ACEHTREND.CO, Banda Aceh-tim Seksi Konservasi Wilayah (SKW) II Subulussalam BKSDA Aceh dan mitra OIC yang dibantu petugas Polsek Rundeng melalukan evakuasi orangutan Sumatera yang berada di perkebunan warga di Desa Oboh Kecamatan Rundeng Kota Subulussalam pada Jumat (13/4/2018).

“Orangutan tersebut berjenis kelamin jantan, berusia 30 tahun, berat badan capai 80 kilogram, dengan kondisi fisik yang sehat, akan dibawa ke kawasan Suaka Margasatwa Rawa Singkil yang berada di wikayah administrasi Trumon, kabupaten Aceh Selatan,”kata Kepala Balai Konservasi Sumber Daya Alam Aceh, Sapto Aji Prabowo melalui keterangan tertulis, Senin (16/4/2018).

Menurutnya, langkah yang dilakukan berupa kordinasi dengan muspika untuk mempersiapkan tim dalam melakukan monitoring orangutan tersebut.
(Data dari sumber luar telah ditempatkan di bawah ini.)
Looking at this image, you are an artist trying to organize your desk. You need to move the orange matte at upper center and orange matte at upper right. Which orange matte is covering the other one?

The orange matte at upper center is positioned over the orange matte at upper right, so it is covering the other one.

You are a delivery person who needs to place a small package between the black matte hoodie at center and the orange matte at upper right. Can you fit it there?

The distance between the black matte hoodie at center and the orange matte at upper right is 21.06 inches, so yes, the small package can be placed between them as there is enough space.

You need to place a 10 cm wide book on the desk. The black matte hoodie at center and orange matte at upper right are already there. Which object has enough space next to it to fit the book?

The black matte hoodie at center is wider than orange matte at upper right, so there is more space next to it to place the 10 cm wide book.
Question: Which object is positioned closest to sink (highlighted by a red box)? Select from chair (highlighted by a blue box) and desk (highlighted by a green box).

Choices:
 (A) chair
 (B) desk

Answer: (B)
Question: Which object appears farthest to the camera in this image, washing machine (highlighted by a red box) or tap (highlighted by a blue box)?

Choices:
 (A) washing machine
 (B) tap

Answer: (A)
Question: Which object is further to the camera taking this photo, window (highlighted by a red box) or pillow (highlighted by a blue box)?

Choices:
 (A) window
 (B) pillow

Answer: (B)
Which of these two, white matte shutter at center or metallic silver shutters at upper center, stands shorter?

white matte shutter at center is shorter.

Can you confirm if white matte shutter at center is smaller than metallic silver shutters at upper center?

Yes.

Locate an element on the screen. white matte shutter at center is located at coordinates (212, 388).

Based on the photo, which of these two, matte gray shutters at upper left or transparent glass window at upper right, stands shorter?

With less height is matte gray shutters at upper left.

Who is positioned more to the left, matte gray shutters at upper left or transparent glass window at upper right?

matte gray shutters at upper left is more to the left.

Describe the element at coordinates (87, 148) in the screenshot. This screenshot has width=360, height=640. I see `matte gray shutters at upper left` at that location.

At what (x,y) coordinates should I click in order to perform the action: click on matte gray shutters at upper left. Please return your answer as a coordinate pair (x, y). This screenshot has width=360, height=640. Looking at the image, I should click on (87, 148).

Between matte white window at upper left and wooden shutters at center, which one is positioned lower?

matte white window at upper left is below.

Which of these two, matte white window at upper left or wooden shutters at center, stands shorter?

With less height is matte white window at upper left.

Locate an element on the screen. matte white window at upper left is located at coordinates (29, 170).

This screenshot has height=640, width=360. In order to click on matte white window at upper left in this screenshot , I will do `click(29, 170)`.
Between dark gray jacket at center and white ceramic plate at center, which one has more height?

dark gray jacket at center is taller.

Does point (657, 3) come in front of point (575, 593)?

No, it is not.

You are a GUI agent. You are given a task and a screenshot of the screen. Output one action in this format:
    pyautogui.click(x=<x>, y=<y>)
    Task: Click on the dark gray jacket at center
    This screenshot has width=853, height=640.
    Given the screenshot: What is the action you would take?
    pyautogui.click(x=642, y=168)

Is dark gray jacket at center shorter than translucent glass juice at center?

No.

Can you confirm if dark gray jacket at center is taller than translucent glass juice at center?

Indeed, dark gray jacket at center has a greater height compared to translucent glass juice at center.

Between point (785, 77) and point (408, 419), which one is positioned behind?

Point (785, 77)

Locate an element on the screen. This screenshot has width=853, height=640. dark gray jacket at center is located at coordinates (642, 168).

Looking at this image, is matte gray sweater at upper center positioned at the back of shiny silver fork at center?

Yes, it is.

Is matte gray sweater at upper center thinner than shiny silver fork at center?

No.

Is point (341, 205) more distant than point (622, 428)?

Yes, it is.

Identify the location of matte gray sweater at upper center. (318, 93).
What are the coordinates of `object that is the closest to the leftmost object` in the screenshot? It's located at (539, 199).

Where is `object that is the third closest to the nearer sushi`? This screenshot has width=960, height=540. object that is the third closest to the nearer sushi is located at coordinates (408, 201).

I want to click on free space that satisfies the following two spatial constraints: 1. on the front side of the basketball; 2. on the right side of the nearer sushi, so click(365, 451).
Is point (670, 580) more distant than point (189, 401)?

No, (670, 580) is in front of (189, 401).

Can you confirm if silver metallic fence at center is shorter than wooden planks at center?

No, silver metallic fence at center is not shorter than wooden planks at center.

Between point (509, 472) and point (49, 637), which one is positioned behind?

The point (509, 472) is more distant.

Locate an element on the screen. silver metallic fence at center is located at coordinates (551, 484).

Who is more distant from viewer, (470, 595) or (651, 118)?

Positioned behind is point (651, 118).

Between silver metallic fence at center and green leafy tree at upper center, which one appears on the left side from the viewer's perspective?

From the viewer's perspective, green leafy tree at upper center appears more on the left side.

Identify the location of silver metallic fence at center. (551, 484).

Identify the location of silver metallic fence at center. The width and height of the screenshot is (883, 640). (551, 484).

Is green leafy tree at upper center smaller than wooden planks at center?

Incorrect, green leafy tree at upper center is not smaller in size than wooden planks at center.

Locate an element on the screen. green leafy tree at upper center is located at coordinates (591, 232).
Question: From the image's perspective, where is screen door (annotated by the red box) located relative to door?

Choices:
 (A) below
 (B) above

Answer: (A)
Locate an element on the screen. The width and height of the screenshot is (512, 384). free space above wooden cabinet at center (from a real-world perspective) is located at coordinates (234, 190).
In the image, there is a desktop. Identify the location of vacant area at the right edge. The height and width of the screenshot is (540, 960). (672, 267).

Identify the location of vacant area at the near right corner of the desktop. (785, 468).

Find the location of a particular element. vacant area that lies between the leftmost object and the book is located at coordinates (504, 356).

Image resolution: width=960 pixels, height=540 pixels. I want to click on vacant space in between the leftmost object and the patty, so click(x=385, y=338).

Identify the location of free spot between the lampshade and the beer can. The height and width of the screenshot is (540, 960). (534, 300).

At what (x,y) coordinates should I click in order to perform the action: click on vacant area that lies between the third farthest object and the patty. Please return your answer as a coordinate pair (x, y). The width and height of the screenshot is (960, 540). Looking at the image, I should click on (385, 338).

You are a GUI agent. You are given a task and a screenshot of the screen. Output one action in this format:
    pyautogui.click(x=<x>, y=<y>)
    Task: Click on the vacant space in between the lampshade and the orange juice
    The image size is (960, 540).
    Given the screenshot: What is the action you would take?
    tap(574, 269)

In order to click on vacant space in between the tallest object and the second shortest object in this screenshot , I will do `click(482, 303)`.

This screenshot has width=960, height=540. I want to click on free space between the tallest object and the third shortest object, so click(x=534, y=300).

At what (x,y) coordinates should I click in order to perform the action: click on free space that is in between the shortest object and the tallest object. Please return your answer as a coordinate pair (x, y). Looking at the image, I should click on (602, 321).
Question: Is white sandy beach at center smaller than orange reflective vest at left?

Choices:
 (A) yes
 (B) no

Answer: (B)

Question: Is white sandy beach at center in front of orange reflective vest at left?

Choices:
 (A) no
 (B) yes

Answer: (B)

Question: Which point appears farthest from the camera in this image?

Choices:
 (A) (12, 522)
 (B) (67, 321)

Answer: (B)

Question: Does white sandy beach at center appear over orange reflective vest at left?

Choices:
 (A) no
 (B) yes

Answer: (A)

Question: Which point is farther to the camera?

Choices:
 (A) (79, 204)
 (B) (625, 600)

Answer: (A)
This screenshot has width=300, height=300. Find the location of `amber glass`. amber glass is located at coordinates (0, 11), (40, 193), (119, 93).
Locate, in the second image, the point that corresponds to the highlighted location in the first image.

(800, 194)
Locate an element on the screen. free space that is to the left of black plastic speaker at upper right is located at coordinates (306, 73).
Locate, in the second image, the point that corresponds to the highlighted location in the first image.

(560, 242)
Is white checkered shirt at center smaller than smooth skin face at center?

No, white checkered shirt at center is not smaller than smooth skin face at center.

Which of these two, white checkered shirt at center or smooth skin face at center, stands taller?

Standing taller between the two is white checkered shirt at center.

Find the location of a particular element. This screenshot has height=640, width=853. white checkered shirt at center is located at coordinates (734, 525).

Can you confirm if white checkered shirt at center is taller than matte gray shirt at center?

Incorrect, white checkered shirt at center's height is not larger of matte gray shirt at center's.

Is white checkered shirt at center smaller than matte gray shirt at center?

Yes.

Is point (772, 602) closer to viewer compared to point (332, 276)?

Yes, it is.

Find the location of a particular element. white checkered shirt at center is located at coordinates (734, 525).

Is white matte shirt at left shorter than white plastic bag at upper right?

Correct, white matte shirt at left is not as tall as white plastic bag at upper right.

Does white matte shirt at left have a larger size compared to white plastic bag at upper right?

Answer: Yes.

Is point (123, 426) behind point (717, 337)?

Serta mempersiapkan alat evakuasi orangutan, kemudian berkoordinasi dengan kepala seksi wilayah II BKSDA Aceh untuk areal release (pelepasliaran).

“Teknis di lapangan, orangutan tersebut dilumpuhkan menggunakan senjata bius yang dipersiapkan mitra OIC, kemudian tim memantau sampai orangutan pingsan, supaya memudahkan tim untuk mengevakuasi, dokter hewan yang bertugas juga memastikan orangutan tersebut sehat dan bisa untuk di release,”kata Sapto.

Ia lanjutkan, dalam evakuasi tim bergotong royong untuk memobilisasi orangutan saat dibawa ketempat release. Kendala di lapangan, petugas sulit menembak bius orangutan tersebut, dikarenakan tingginya pohon tempat orangutan beristirahat, dan menyebabkan tim harus menembak bius sebanyak empat kali.

“Kemudian tidak semua akses jalan bisa dilalui oleh mobil, karena tidak ada jembatan untuk penyebrangan ketika orangutan kita evakuasi ketempat release,”jelas Sapto.